The ongoing recession has changed the financial picture drastically for many residents, and their buildings are feeling the effects of late and missing assessment payments, owners unable to pay special assessments, and even owners who withhold maintenance payments for the same reasons rental tenants withhold rent: They may feel that nonpayment punishes the board or management for some shortcoming—real or perceived. A building’s assessments are used to pay for routine cleaning of common areas, door personnel, amenities and unexpected issues such as roof damage, balcony repairs and other problems, but if someone doesn’t pay their share, it can quickly lead to some very serious problems.

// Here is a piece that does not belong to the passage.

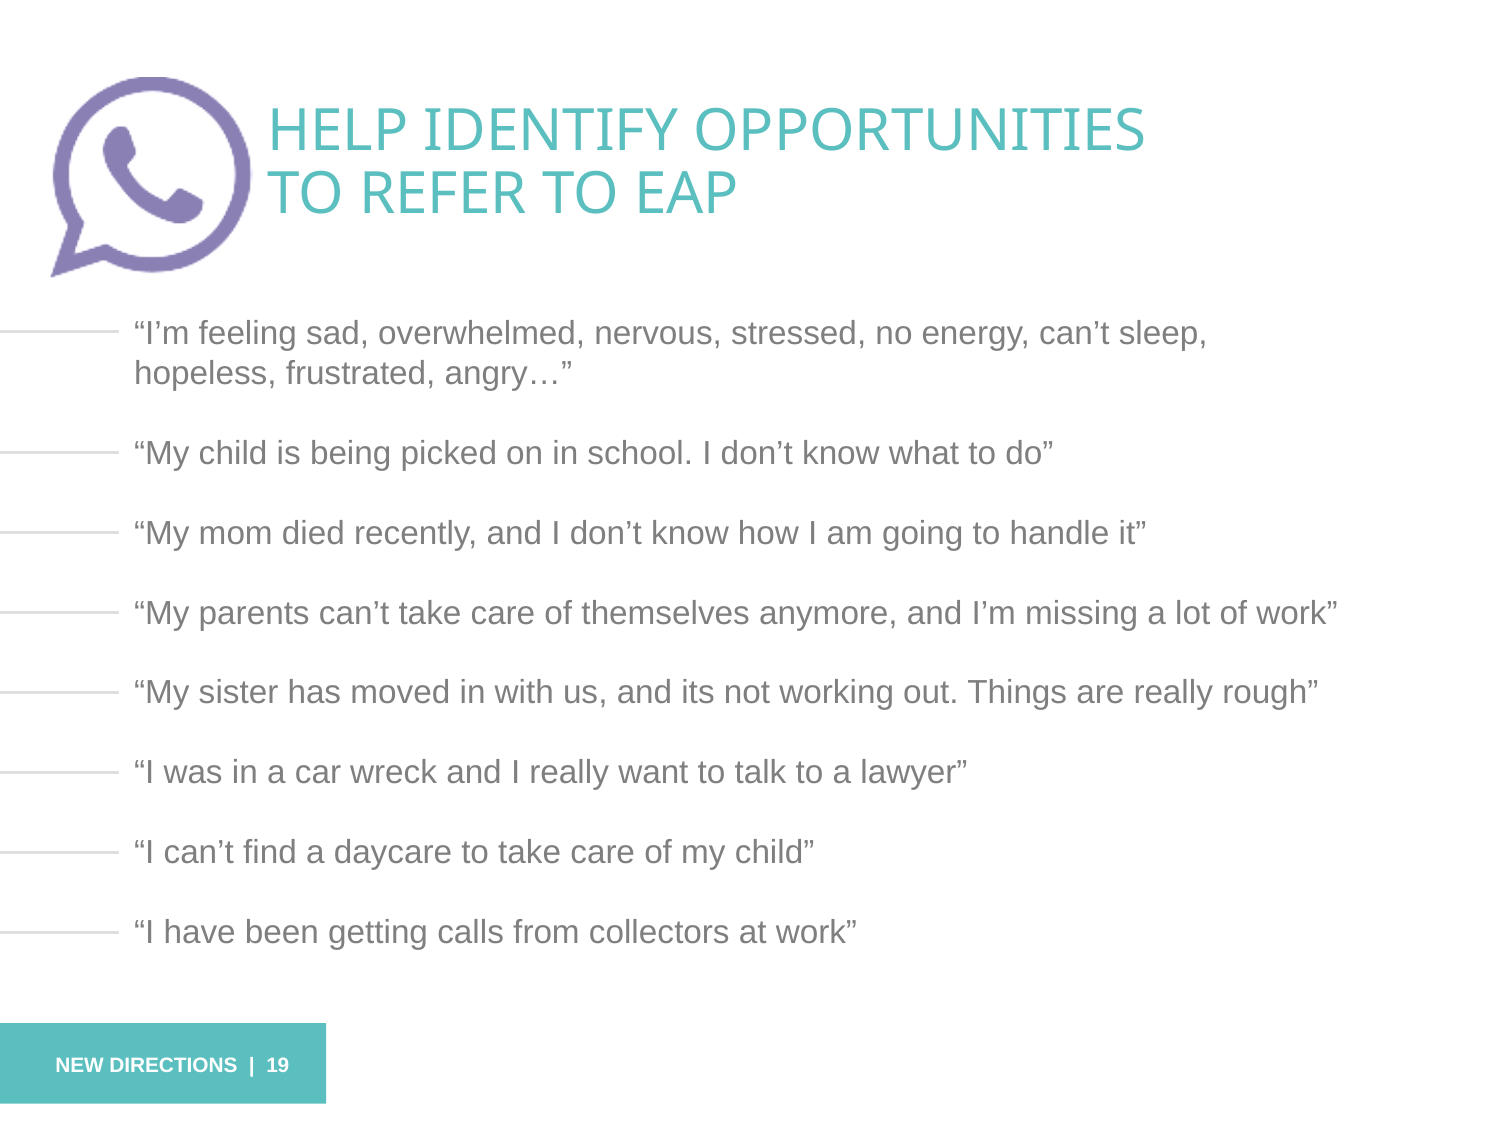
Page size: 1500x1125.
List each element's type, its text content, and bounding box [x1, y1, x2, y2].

text_box “I’m feeling sad, overwhelmed, nervous, stressed, no energy, can’t sleep, hopeless, frustrated, angry…” “My child is being picked on in school. I don’t know what to do” “My mom died recently, and I don’t know how I am going to handle it” “My parents can’t take care of themselves anymore, and I’m missing a lot of work” “My sister has moved in with us, and its not working out. Things are really rough” “I was in a car wreck and I really want to talk to a lawyer” “I can’t find a daycare to take care of my child” “I have been getting calls from collectors at work” [119, 304, 1364, 958]
title help identify opportunities to refer to EAP [253, 90, 1500, 237]
picture [49, 77, 253, 280]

There are many reasons residents cite for nonpayment of their monthly dues and assessments: unemployment, other unexpected expenses or sheer forgetfulness. But the most common reason cited is that someone in the family isn’t working because they’re sick, says Marshall Dickler, an attorney with the law firm of Dickler, Kahn, Slowikowski & Zavell, Ltd. in Arlington Heights. Another common reason for arrears is a divorce or separation that leaves a resident short of cash. In the case of elderly residents, isolation and forgetfulness may play a role. In the worst case scenario, a resident may have died without a person appointed (or willing) to handle their estate.

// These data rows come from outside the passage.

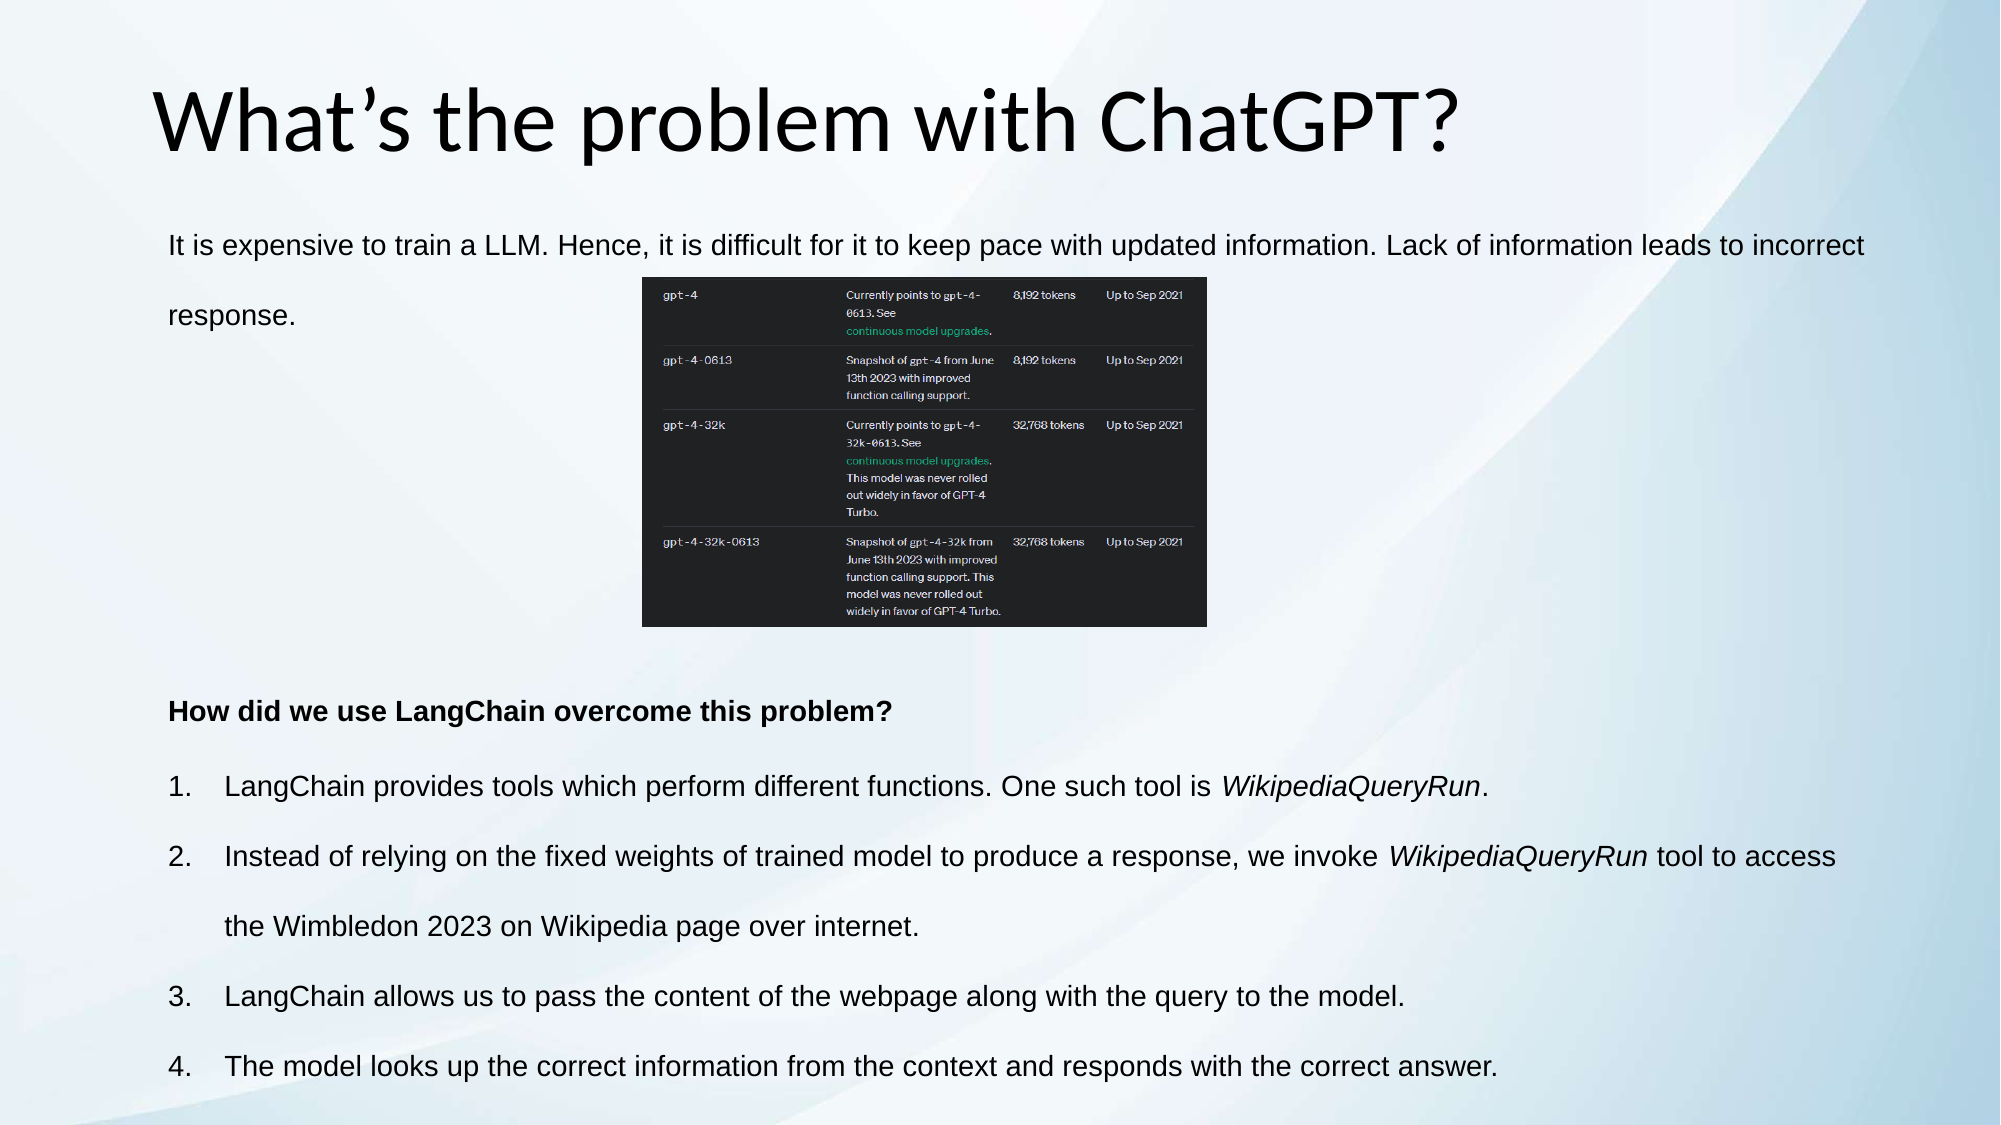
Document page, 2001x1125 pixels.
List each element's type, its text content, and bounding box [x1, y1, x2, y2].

text_box LangChain provides tools which perform different functions. One such tool is WikipediaQueryRun. Instead of relying on the fixed weights of trained model to produce a response, we invoke WikipediaQueryRun tool to access the Wimbledon 2023 on Wikipedia page over internet. LangChain allows us to pass the content of the webpage along with the query to the model. The model looks up the correct information from the context and responds with the correct answer. [153, 724, 1879, 1090]
title What’s the problem with ChatGPT? [137, 59, 1863, 184]
picture [0, 0, 2000, 1125]
text_box How did we use LangChain overcome this problem? [153, 650, 1910, 735]
text_box It is expensive to train a LLM. Hence, it is difficult for it to keep pace with updated information. Lack of information leads to incorrect response. [153, 183, 1910, 339]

“After that, it usually is something like money management, where the owner has built up debt and can’t juggle or make all of their payments,” Dickler says. “Believe it or not, we see a tremendous amount of this in January and February, after Christmas purchases that can’t be paid for with savings or cash flow.”

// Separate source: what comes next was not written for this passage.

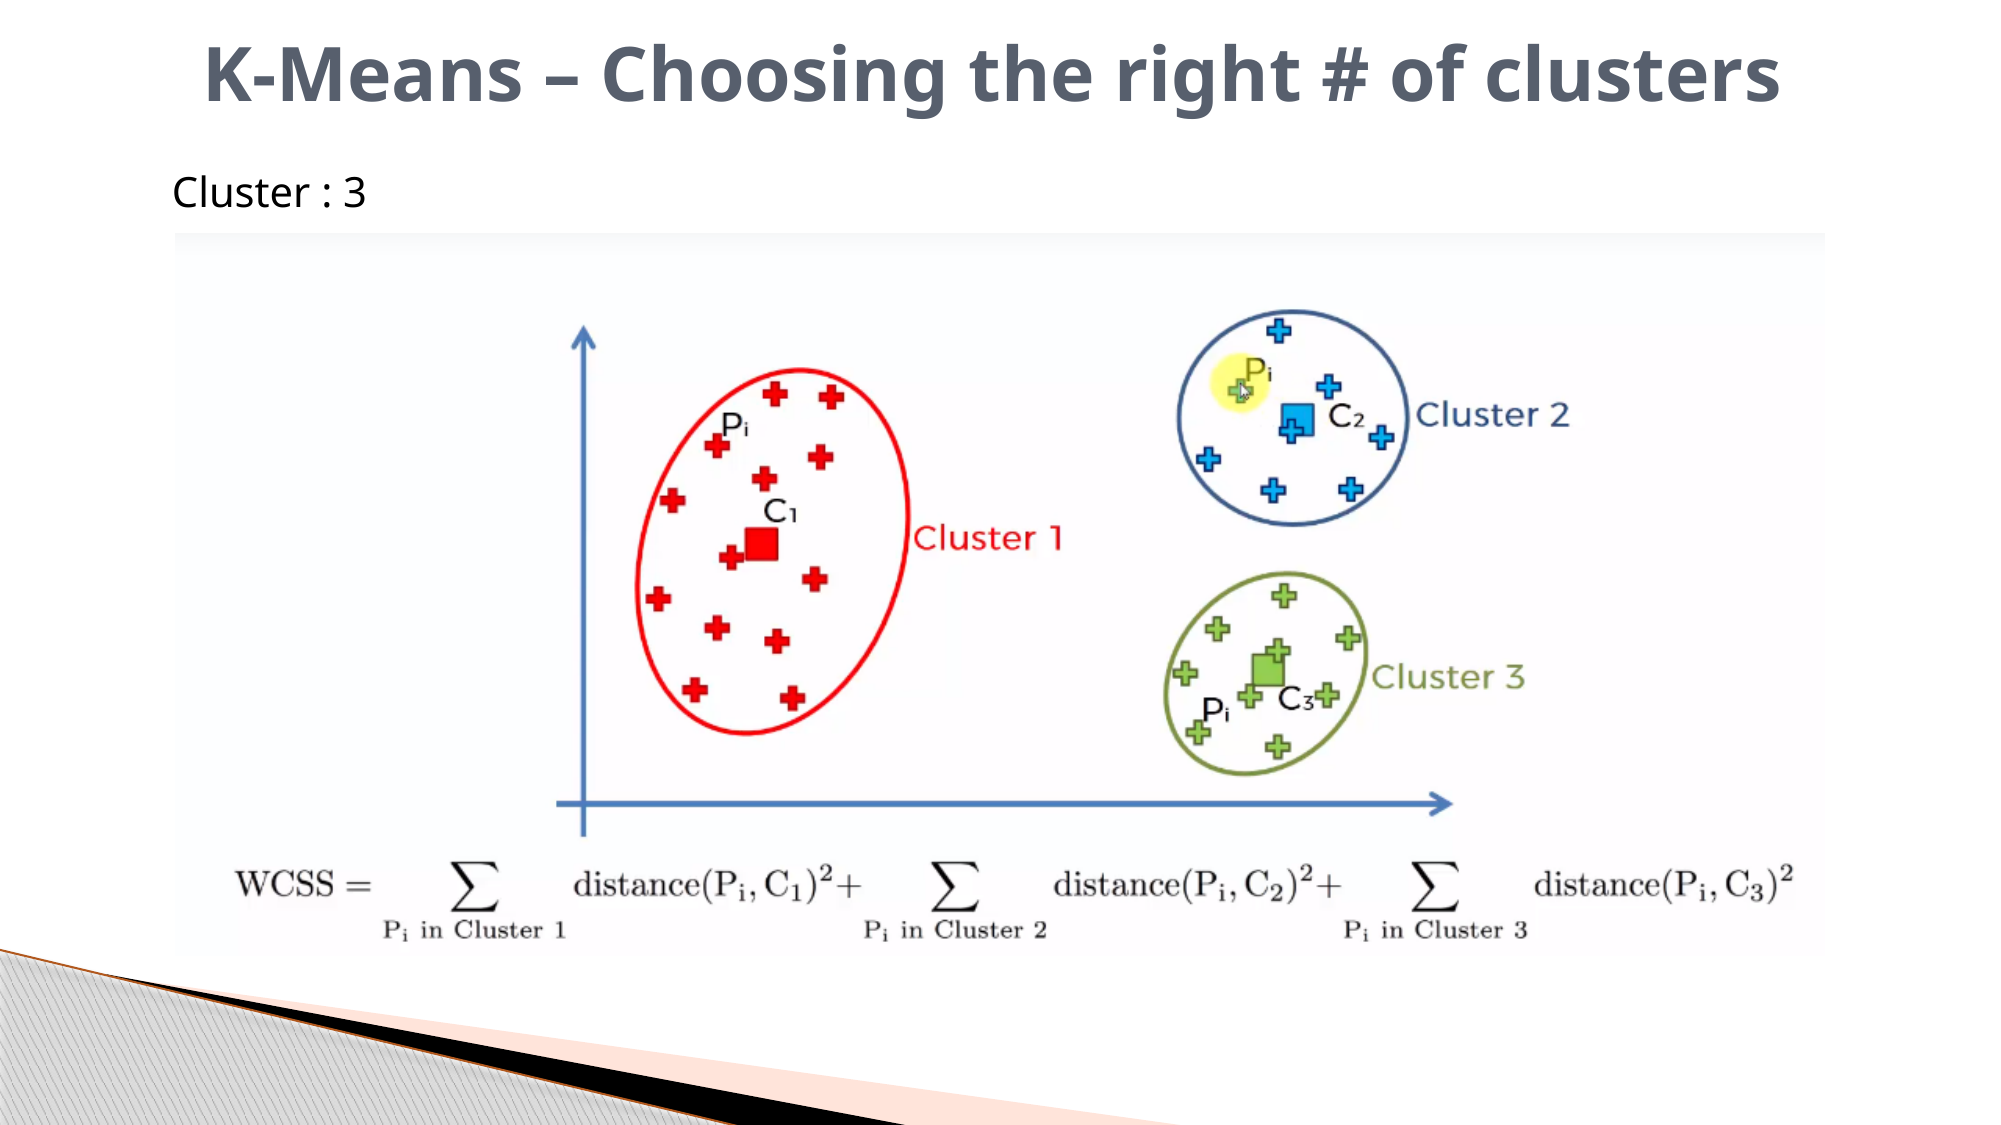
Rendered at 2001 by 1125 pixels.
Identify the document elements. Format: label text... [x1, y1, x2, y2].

In Illinois, there are no figures that have been publicly compiled for the number of co-op and condo buildings that are dealing with delinquent owners. But Angela Falzone, a consultant with Association Advocates, Inc. in Chicago, says that out of the 42-unit townhome complex that she manages, there are three foreclosures and three serious delinquencies—and the number of problem residents is growing. According to national real estate research firm RealtyTrac, Illinois had 33,092 total foreclosure filings in the first quarter of 2011 to rank it among the top ten active states.
Duty vs. Do-Gooding
For condo boards and management agencies, the key is to figure out how long they should wait before initiating collection procedures—and determining if a grace period should be made for special circumstances such as illness or unemployment. The general consensus is to refer the delinquent unit owner to the association attorney when the delinquency hits 60 days.